Web interface edit records
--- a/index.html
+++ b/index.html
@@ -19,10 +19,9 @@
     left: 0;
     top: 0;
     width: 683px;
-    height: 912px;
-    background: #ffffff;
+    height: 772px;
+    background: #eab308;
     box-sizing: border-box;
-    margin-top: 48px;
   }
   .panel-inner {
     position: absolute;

---

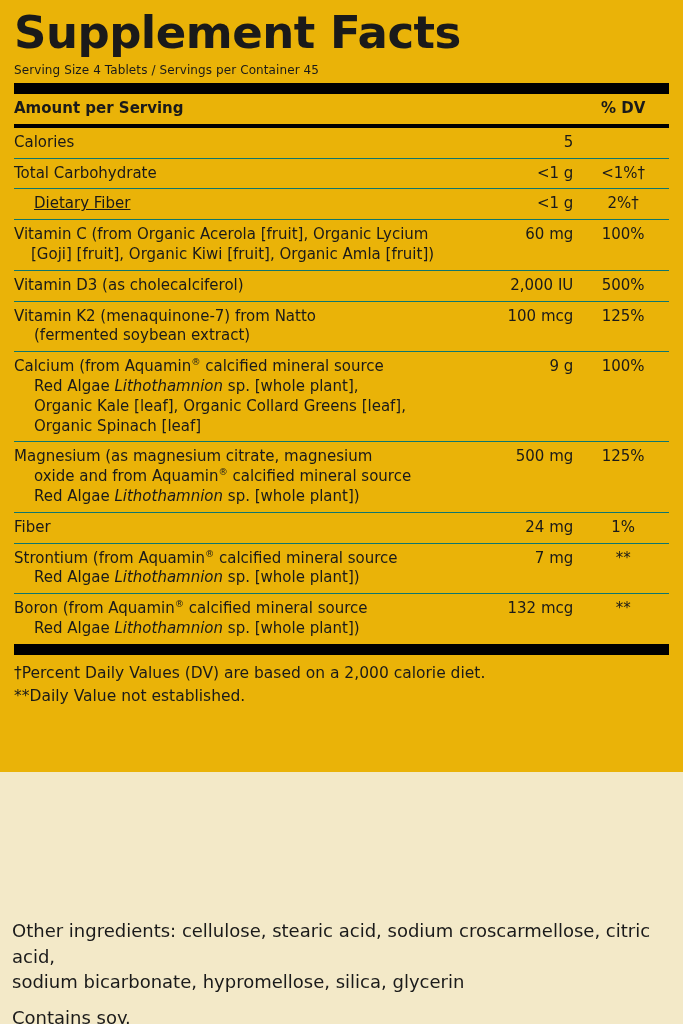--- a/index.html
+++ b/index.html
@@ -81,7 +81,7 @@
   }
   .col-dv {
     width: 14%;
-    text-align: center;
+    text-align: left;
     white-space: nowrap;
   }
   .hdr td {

Work instructions:
Return all lines above that mention the word "background".

Exercise result:
-    background: #ffffff;
+    background: #eab308;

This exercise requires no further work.